I’m such a big, dumb Batman fan that I subscribe to several Bats-related subreddits and Pinterest boards. After playing Batman: Arkham Knight and enjoying its Poison Ivy storyline, I hit the internet boards to find recommendations for Poison Ivy-centric books. One recommendation was this short trade paperback from 1997. It is out of print, although I believe at least a portion of it is in the recently released Batman Arkham: Poison Ivy. Additionally, you can still find used copies of the book on Amazon. That’s what I did.
The trade itself is small – roughly two issues of a standard comic. The art inside looks like the cover art. Based on how Ivy is drawn, I would’ve pegged the book as late ’80s or early ’90s, but it’s only about twenty years old. It’s not a gorgeous book, but the art is fine.

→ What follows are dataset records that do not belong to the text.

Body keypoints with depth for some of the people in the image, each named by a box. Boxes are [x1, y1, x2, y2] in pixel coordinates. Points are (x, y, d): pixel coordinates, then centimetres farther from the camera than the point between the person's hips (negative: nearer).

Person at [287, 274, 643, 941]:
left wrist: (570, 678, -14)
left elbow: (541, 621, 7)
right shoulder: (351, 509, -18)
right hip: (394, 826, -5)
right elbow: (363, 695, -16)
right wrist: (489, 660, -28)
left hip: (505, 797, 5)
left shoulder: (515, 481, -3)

The main thing is the writing. I like this Ivy – she wants to create, but, as she says, nothing grows in Gotham. She is tired of destruction and so she moves to her own island in southeast North America and cultivates it as her home. Unfortunately, destructive men use the island to test some kind of next generation napalm. This senseless destruction sends Ivy on a mission for revenge, and it sends Batman on a mission to figure out what Ivy has to do with the weapons testing.

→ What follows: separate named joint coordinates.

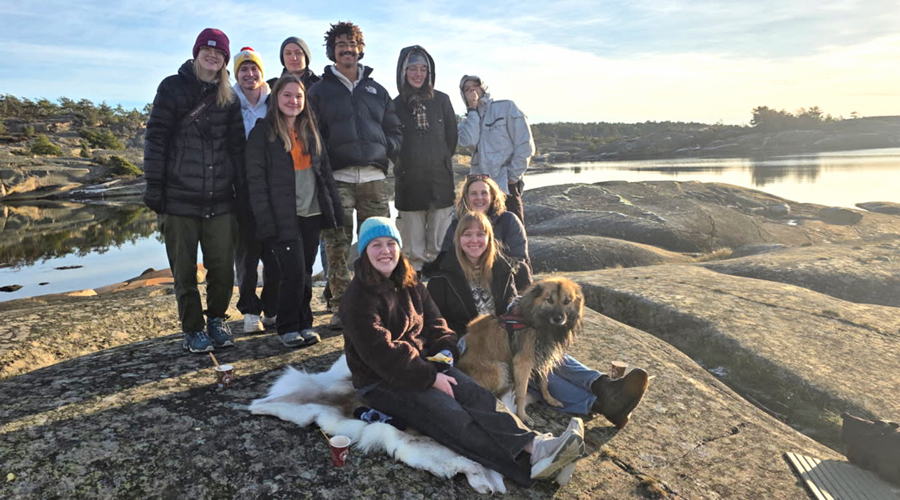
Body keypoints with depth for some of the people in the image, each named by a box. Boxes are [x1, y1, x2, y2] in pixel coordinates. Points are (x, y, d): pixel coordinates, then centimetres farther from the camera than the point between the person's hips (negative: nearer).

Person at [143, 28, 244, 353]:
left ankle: (216, 319, 25)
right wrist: (153, 188, -6)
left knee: (223, 267, 3)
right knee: (184, 271, 5)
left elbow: (237, 145, 12)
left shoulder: (229, 97, 11)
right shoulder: (173, 88, 2)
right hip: (179, 197, -2)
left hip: (220, 199, 2)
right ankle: (193, 329, 20)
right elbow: (155, 139, -1)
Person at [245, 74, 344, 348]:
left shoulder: (310, 131, 17)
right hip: (284, 217, -5)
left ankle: (304, 324, 20)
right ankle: (288, 328, 7)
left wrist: (335, 210, 11)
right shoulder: (262, 133, 0)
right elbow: (256, 181, -6)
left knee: (306, 273, 8)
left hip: (311, 214, 5)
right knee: (294, 272, -9)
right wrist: (265, 221, -14)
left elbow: (325, 172, 19)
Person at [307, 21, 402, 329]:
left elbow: (395, 130, 21)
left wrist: (385, 150, 3)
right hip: (337, 177, -2)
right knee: (337, 246, -6)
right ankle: (341, 307, 1)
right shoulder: (320, 90, 13)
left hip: (374, 175, 2)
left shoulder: (376, 90, 21)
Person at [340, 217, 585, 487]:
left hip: (422, 362, 7)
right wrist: (431, 377, -21)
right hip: (380, 381, -7)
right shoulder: (358, 297, -16)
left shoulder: (409, 283, 8)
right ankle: (529, 465, -38)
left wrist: (444, 350, -9)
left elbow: (433, 321, 13)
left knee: (477, 395, -18)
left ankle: (536, 444, -33)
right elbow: (381, 352, -22)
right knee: (449, 413, -26)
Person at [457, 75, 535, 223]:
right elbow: (469, 141, -9)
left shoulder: (506, 108, 4)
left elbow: (525, 145, -3)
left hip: (506, 187, -4)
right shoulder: (467, 122, 15)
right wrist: (473, 110, -3)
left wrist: (513, 176, -7)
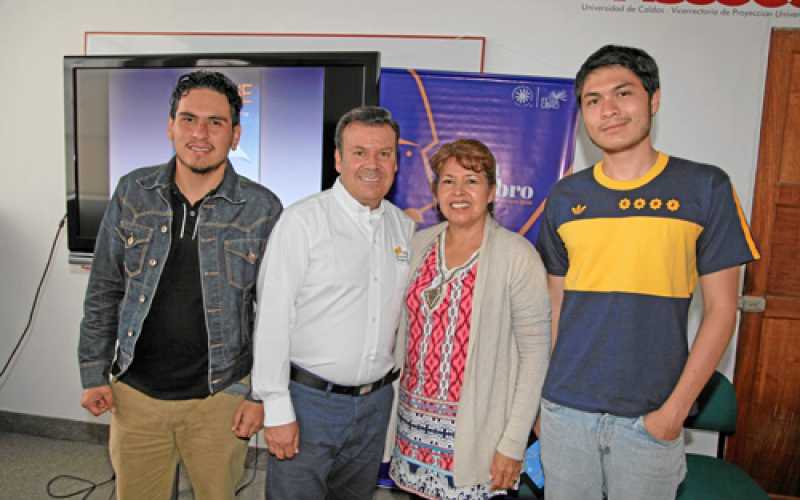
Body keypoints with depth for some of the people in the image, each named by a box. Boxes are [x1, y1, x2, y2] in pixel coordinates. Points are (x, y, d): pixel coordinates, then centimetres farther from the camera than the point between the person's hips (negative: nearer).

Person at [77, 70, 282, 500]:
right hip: (135, 394, 2)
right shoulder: (133, 192, -3)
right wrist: (94, 373, 4)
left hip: (220, 397, -1)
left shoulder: (262, 209, -10)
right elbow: (104, 291, 5)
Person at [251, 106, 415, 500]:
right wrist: (277, 410, -13)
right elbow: (272, 319, -13)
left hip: (376, 402, 5)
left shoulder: (404, 227, 5)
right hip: (309, 400, -5)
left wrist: (388, 384, 10)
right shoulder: (302, 221, -12)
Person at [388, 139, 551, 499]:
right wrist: (392, 396, 8)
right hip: (414, 421, 4)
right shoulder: (418, 244, 2)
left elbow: (535, 351, -11)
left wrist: (514, 442, -12)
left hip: (475, 429, -4)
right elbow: (404, 327, 9)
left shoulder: (517, 255, -12)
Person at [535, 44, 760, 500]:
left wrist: (676, 408, -9)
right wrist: (539, 395, 4)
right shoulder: (566, 196, 3)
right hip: (565, 410, 2)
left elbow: (721, 309, -3)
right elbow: (556, 303, 7)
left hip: (651, 417, -2)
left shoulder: (705, 187, -4)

While the art is dates, John Francis Moore captures Ivy, Batman, and Bruce Wayne well. While I’m not up to speed fully on modern Ivy, I think she’s kind of in a grey area in terms of being good or bad. In this book she is closer to The Punisher than a villain. I like this portrayal. I also liked the detective-centric focus on Batman. Violence is rarely deployed in the book – he’s more of a gumshoe than anything.
While this story probably isn’t a must-have for anyone, I do think it’s worth a read if you’re an Ivy completionist.